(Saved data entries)
▼

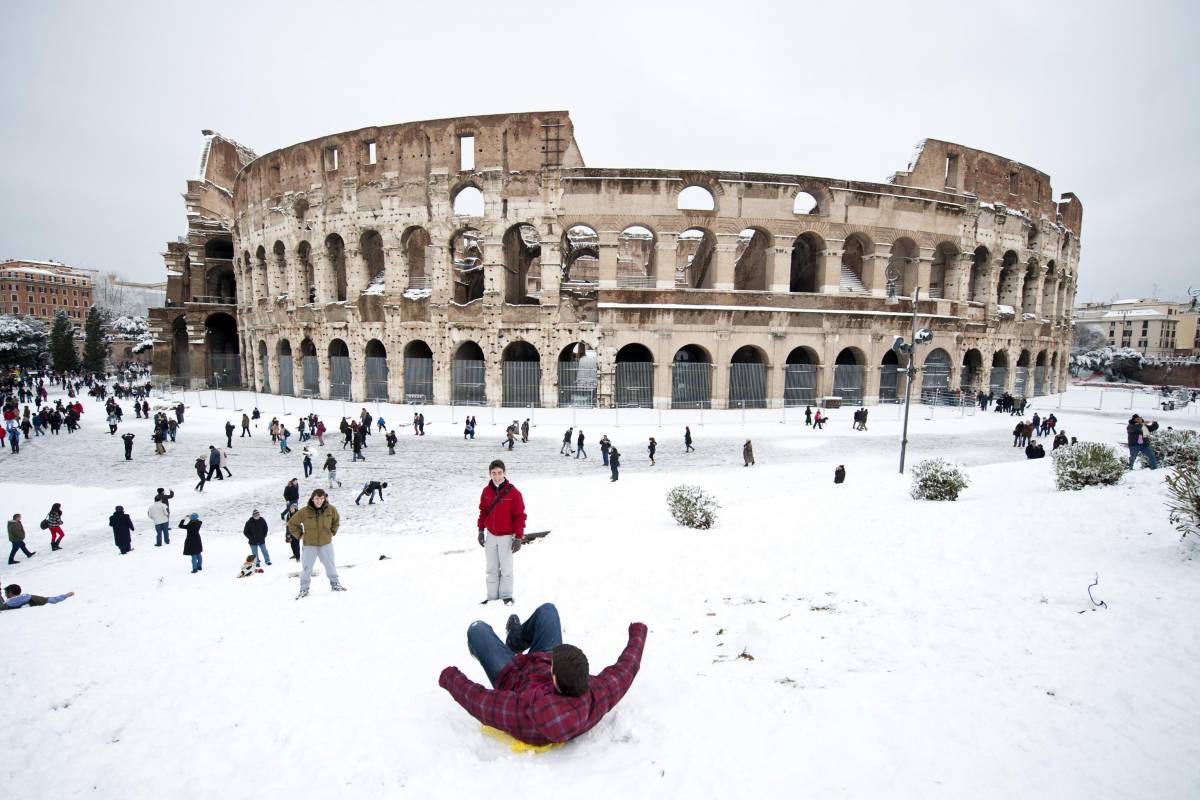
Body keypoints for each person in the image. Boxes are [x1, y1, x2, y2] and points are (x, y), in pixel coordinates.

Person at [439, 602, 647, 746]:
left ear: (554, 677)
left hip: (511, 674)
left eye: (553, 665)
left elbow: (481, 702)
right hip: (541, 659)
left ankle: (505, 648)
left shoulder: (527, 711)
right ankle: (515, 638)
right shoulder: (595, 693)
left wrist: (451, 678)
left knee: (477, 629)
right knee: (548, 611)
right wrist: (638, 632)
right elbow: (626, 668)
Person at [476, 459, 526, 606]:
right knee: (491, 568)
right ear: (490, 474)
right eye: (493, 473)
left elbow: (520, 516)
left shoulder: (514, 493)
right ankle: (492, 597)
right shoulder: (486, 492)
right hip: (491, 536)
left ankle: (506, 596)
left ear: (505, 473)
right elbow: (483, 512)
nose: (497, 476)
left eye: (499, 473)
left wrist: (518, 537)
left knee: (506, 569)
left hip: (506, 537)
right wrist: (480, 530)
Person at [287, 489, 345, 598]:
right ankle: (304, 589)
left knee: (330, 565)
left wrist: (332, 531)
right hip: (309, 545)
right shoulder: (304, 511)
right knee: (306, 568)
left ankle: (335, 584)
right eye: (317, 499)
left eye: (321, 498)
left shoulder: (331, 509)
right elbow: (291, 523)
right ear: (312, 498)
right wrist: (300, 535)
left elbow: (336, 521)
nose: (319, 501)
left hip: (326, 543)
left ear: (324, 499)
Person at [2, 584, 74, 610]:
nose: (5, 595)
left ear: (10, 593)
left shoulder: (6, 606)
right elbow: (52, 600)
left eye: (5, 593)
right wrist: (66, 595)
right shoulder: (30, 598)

▲
▼

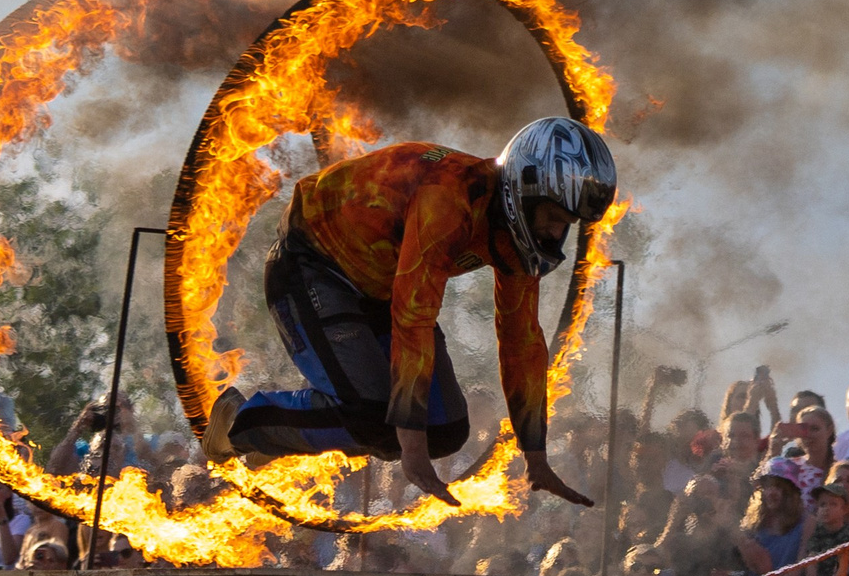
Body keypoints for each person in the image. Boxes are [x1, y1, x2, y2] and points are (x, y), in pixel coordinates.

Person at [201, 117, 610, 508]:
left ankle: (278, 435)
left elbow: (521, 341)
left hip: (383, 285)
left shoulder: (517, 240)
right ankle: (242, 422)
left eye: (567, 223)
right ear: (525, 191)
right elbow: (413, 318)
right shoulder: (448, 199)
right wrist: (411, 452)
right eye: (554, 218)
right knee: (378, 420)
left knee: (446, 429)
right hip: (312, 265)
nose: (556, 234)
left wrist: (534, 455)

▲
▼

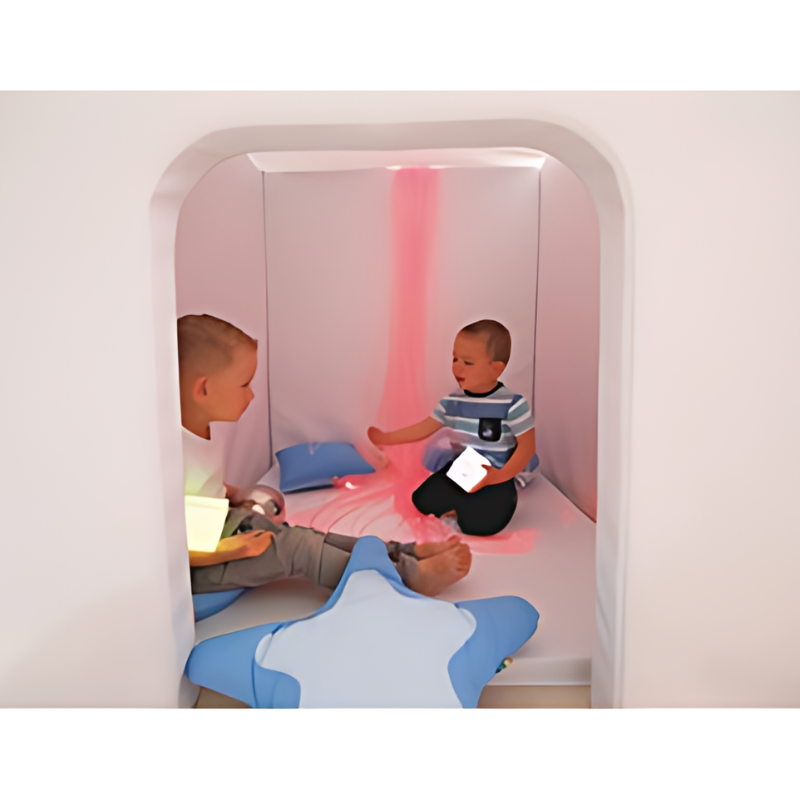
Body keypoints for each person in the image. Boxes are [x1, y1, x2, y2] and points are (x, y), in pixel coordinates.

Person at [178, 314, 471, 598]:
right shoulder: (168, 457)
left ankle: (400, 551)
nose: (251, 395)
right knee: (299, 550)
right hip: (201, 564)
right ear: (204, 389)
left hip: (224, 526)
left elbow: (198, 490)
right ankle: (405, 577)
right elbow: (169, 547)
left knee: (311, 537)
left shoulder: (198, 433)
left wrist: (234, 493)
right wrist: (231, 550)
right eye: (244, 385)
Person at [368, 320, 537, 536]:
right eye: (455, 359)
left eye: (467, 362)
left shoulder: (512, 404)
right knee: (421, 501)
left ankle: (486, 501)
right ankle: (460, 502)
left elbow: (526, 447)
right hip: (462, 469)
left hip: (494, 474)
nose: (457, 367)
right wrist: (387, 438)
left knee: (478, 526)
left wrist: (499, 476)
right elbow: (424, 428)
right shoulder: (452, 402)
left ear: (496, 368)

▲

- _WHAT IS REQUIRED_
Your answer should be all lines from the data that contain "ankle".

- _SOLUTION TO THE EXERCISE_
left ankle: (505, 648)
right ankle: (515, 638)
right ankle: (492, 597)
left ankle: (506, 596)
right ankle: (304, 589)
left ankle: (335, 584)
left ankle: (278, 435)
right ankle: (242, 422)
left ankle: (400, 551)
right ankle: (405, 577)
left ankle: (486, 501)
right ankle: (460, 502)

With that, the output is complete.